══ Data supplied
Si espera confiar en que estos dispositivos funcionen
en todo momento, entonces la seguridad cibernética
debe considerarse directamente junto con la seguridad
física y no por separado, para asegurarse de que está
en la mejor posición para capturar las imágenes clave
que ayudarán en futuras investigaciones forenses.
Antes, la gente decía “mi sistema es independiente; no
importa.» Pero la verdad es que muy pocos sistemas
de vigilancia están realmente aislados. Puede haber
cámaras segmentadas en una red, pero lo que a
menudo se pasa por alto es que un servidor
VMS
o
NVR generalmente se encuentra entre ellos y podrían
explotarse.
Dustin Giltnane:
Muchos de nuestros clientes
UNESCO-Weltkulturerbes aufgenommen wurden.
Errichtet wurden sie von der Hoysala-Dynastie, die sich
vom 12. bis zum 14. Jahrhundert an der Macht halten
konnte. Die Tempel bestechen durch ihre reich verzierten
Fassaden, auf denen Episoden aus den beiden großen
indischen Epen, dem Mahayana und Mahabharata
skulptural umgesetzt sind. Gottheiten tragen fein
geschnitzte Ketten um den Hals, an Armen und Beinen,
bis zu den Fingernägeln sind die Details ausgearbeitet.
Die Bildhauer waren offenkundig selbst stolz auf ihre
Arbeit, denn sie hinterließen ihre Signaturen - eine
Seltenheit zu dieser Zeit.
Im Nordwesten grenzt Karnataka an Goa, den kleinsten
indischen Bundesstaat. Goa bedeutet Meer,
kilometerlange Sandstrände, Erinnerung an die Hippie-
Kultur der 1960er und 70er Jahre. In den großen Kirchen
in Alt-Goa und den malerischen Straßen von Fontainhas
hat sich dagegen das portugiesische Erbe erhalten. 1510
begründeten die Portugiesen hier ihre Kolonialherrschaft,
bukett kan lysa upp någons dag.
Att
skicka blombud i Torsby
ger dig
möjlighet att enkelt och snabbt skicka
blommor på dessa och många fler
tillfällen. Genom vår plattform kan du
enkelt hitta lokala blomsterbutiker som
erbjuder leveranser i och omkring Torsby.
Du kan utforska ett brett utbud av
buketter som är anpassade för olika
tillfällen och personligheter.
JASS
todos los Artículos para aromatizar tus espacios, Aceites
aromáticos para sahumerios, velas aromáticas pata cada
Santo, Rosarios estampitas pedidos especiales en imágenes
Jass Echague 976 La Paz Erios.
════
Work to be completed: Set down exactly the lines that begin with the one containing "buketter som är anpassade för olika" and end with the last line above, and no others.

Your solution:
buketter som är anpassade för olika
tillfällen och personligheter.
JASS
todos los Artículos para aromatizar tus espacios, Aceites
aromáticos para sahumerios, velas aromáticas pata cada
Santo, Rosarios estampitas pedidos especiales en imágenes
Jass Echague 976 La Paz Erios.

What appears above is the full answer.